Insights into the effects of substitution position on the photophysics of mono-o-carborane-substituted pyrenes

Abstract

Three closo-o-carborane-functionalised pyrene compounds (1CB, 2CB, and 4CB) were synthesised and fully characterised. The molecular structures of all compounds exhibited perpendicularity between the C–C bond of the o-carborane and the pyrene groups. The three compounds displayed major absorption bands assignable to π–π* transitions within the pyrene group, as well as weak intramolecular charge-transfer (ICT) transitions between the o-carborane units and the pyrene moieties. While 1CB and 4CB displayed strong ICT-based emissions involving the o-carborane moiety (λ_em = 500–700 nm) in THF at 298 K, 2CB showed less intense LE-based emissions centred at λ_em = 407 nm. Although the PL spectra of all compounds demonstrated enhanced ICT-based emission via inhibition of C–C bond variance within the o-carborane in rigid states (THF at 77 K and films), the quantum efficiency of 2CB in films (Φ_em = 5%) did not significantly increase compared to that in THF at 298 K, while the values for 1CB and 4CB in films were dramatically enhanced to 75% and 62%, respectively.

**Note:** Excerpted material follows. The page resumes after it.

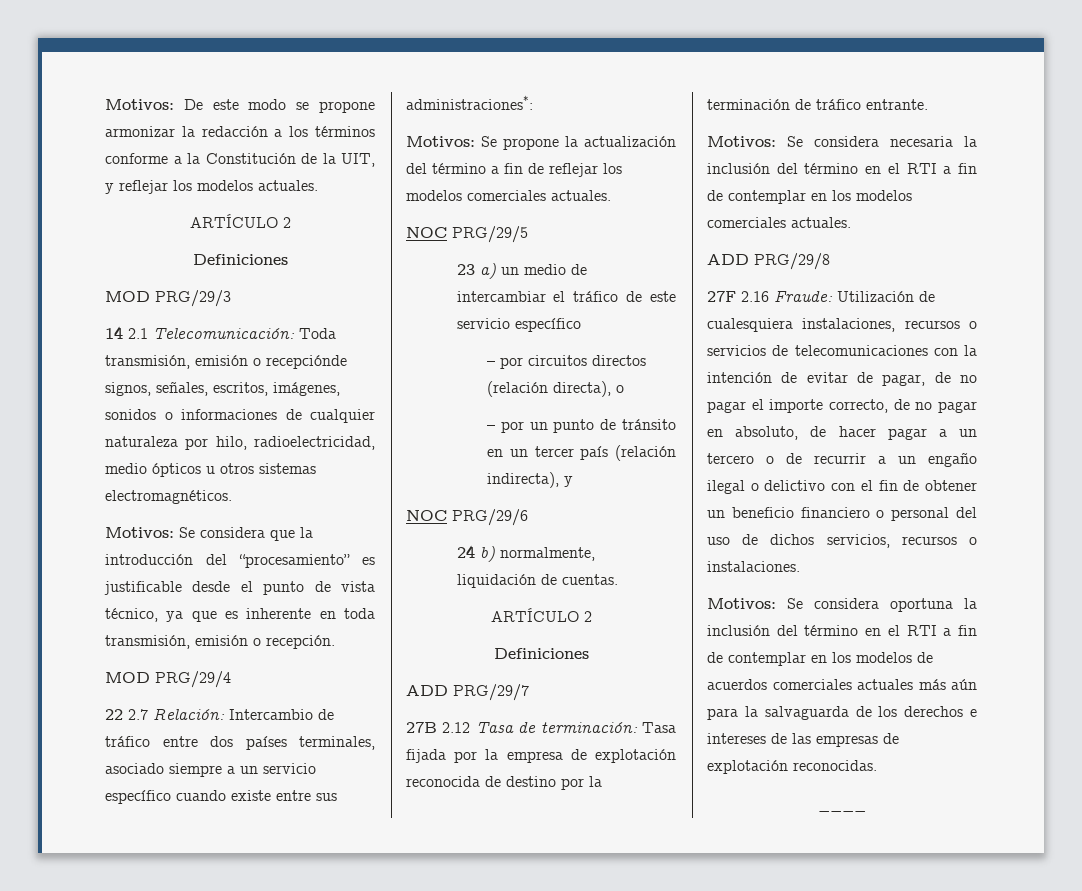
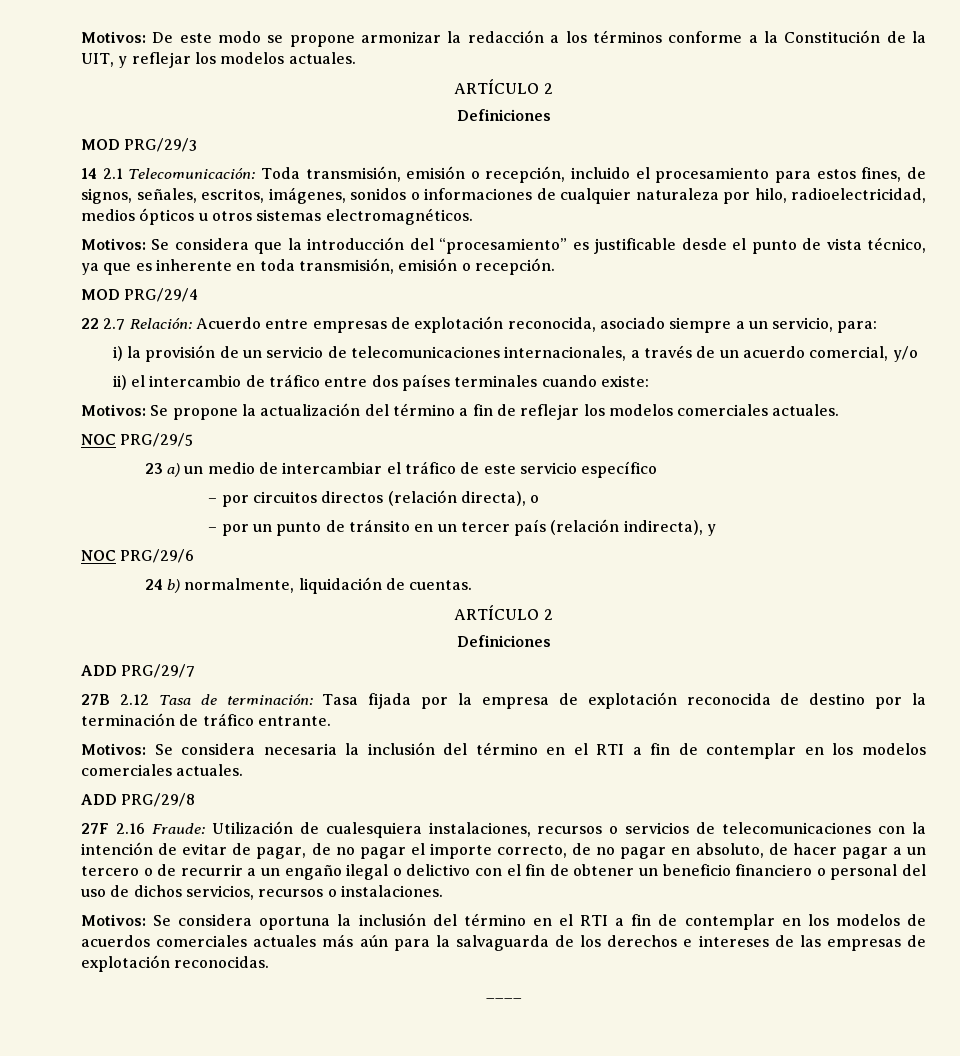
[266,355,347,369] recepciónde -> [485,166,927,183] recepción, incluido el procesamiento para estos fines, de
[105,463,147,474] medio -> [81,209,135,221] medios
[229,709,313,720] Intercambio -> [195,316,878,333] [112,345,918,362] [112,375,242,390] Acuerdo entre empresas de explotación reconocida, asociado siempre a un servicio, para: // i) la provisión de un servicio de telecomunicaciones internacionales, a través de un acuerdo comercial, y/o // ii) el intercambio
[299,736,375,750] [105,763,316,777] [105,790,337,804] [406,95,533,110] terminales, asociado siempre a un servicio específico cuando existe entre sus administraciones*: -> [454,375,650,387] terminales cuando existe:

The radiative decay constants of each ICT-based emission showed that non-radiative decay processes were significantly larger for 2CB than in 1CB and 4CB. The relative energies of the various S₀ conformations as the dihedral angle between the o-carborane cage and pyrene unit was changed indicated that the o-carborane cages in 2CB could rotate more easily than those in 1CB and 4CB. Furthermore, the involvement of the o-carborane moiety in the LUMO level of 2CB was significantly affected by this dihedral angle. These results suggest that the free rotation of the o-carborane cage of 2CB interrupted its ICT transitions, with experimental and theoretical findings confirming that large structural variations around the o-carborane cage for 2CB also induced ICT-based non-radiative decay processes associated with the o-carborane, further blocking the ICT transition itself.